McGrath again on leadership in ambiguous and uncertain environments:  leaders need to move beyond the old command-and-control mindset, to "stop pretending you know all the answers. In a highly uncertain and fluid environment neither you nor anybody else has answers. Arguing about being right or having a detailed plan going 18 months out is just wasting your breath". 

Instead, she says, what's important is to articulate and pinpoint the major uncertainties and how insight about them may be gained. She has practical suggestions for recognising coming inflection points for business. Business organisations need to:

  • Open themselves to communication with people who may disagree or who may have different vantage points
  • Break out from the limitations of group think, by getting "out of the building" and not remaining closeted with like-minded people
  • Court diversity in terms of viewpoint
  • Be willing to experiment, "to encourage little bets that are rich in learning, ideally distributed across the organisation"

Organisations also have to act on impending change, or in dealing with the consequences of an inflection point that has brought out the difficulties involved in the challenges we face. These difficulties are being felt in real terms, as efforts are made to deal with inflation, rising energy prices and the social unrest and disruption which will likely follow in a number of countries.


CHALLENGES FOR THE PUBLIC RELATIONS
Dealing with the current consequences of disruptive change on the scale discussed here requires new approaches to decision-making, planning and to problem-solving - McGrath's discovery-driven planning offering one such approach.

The challenges for public relations here will be to insert the insights available in practice, and from the experience that has been developed over the years in risk identification and assessment, issues and crisis management, into thinking about the new assumptions needed to underlie work in government, business and other organisations.
 

In this, practice needs to work from a stronger evidence base, using more developed research capabilities, and more expertise in the use of techniques such as scenario planning.

Practitioners also have experience over the years of working with so-called ‘wicked problems' but have not recognised their work in this area of problem-solving by capturing experience and discussing it in detailed case studies. 
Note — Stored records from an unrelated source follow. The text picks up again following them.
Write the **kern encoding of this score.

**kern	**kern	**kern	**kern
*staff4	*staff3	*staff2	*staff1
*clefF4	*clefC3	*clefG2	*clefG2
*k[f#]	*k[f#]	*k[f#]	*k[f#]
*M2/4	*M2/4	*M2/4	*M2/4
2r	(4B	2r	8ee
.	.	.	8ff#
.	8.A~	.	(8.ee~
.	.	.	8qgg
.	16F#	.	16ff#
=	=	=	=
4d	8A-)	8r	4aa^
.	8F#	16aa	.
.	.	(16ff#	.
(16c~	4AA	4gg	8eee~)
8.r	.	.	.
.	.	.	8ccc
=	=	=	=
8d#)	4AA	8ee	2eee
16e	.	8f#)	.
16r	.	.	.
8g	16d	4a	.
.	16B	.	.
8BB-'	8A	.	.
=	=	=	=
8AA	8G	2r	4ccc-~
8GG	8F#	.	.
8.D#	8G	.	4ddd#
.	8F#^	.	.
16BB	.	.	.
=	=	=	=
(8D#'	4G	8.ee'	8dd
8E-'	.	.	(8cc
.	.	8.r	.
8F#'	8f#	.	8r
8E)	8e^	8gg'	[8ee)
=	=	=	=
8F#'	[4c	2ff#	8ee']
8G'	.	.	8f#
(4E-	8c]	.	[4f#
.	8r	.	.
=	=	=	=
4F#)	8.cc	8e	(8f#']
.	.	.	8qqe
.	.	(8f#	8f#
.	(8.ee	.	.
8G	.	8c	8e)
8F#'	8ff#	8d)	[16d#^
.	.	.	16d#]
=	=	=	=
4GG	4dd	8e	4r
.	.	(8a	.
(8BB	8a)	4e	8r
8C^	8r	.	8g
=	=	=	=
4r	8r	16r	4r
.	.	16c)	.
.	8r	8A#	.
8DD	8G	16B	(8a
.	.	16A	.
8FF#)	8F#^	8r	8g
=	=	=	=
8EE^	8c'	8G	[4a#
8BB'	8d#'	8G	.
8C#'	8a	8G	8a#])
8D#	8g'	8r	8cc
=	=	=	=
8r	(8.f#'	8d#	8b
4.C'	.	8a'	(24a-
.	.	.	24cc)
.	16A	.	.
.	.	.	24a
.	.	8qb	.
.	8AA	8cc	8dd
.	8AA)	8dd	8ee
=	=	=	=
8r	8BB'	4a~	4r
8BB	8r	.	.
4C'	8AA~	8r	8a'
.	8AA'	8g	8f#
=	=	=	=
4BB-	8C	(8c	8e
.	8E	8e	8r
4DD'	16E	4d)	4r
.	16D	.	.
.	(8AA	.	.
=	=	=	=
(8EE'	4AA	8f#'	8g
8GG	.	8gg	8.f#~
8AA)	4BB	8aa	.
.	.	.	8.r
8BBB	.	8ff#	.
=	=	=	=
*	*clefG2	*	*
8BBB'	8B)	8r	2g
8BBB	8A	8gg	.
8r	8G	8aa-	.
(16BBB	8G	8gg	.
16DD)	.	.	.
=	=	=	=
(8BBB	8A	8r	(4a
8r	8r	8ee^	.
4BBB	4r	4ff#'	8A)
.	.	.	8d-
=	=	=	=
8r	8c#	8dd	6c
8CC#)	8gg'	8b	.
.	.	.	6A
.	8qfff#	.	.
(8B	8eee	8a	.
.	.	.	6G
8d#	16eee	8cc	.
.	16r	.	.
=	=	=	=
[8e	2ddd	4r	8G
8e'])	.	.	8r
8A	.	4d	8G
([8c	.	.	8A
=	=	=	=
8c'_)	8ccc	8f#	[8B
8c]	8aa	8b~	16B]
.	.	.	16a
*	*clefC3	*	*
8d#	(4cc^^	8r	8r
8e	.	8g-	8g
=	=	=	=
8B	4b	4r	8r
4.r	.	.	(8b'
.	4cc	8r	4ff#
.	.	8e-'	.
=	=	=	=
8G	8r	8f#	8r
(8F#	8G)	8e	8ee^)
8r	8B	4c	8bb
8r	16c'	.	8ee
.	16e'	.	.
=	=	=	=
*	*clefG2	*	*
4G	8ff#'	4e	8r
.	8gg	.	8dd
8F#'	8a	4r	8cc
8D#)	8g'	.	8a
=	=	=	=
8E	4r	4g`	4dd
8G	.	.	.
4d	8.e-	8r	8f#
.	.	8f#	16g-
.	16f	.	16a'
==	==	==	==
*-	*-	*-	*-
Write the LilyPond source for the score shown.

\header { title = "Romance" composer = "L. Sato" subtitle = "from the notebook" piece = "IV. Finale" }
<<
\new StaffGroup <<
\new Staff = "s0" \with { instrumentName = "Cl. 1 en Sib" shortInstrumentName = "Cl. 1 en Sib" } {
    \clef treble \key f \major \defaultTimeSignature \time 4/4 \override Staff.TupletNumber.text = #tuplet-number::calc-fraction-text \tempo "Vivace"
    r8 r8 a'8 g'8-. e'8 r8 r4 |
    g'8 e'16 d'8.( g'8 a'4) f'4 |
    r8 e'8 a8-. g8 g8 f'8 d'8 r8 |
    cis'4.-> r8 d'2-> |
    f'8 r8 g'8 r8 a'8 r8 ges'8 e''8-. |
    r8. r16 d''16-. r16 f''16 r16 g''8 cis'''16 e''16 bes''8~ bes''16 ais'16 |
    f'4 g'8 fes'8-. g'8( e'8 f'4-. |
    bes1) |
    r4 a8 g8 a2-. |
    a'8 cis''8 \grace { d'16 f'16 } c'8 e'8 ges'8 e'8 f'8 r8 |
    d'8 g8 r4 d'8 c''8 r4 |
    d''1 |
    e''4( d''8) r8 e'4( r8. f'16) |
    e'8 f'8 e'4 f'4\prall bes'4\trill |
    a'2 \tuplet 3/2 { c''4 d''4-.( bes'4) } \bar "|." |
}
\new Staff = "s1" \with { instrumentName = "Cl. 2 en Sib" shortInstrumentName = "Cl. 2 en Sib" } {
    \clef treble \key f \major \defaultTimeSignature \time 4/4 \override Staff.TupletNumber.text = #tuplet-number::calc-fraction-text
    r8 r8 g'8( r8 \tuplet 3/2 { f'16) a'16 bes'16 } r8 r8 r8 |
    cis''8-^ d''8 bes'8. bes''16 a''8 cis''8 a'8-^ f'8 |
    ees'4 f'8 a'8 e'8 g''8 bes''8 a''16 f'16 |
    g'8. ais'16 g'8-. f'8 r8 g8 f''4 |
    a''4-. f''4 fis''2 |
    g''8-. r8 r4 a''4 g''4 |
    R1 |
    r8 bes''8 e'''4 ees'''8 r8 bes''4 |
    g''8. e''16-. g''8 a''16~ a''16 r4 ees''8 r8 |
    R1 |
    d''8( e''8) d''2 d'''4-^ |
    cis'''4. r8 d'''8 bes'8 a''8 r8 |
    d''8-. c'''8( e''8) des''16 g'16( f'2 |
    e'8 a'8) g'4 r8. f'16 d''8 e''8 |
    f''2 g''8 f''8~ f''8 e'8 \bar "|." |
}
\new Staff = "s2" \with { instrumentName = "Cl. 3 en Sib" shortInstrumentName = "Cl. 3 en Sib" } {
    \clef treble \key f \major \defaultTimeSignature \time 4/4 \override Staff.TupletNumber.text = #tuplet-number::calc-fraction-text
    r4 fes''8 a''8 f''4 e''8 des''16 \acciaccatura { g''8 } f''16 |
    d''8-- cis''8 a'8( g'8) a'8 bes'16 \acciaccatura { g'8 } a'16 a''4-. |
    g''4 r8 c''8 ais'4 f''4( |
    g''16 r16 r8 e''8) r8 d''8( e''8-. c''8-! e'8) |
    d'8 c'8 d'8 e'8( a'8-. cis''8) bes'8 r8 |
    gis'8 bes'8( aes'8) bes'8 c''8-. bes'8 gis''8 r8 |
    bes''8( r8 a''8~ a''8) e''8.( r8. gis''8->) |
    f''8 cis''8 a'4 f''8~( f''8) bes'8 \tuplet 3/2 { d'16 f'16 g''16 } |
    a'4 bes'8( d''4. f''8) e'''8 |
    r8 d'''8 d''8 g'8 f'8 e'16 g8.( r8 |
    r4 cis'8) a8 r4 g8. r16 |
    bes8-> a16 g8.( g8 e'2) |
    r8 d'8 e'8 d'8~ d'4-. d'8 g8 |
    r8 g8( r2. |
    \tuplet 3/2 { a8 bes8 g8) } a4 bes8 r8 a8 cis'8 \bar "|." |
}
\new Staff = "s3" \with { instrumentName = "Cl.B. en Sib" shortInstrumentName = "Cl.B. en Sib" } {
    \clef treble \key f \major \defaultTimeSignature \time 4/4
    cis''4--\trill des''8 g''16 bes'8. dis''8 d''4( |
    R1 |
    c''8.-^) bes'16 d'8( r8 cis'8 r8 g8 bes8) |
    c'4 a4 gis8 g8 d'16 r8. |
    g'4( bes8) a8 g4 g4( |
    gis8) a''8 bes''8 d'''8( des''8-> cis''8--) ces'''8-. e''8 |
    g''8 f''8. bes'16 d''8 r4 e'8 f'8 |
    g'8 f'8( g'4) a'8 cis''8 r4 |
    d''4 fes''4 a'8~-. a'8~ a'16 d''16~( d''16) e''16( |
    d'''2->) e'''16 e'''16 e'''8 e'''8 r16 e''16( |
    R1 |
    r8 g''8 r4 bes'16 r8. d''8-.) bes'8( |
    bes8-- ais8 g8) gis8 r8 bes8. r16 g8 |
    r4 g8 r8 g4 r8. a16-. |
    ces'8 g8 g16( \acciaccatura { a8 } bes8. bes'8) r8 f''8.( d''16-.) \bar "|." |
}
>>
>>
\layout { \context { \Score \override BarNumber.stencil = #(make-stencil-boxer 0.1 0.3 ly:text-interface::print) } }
Another continuing challenge for practice is how to make better connections to the work done by researchers, to encourage more relevant research, to collaborate with universities and research groups to open practice questions to research examination and development.

We are, as the Bled conference organisers believed, when they contemplated this year's theme, now living in a changed world - one that they may not have foreseen in mid-2021 when the conference theme was developed - but one that has passed through an inflection point and in which we now have to look for advantages in its consequences.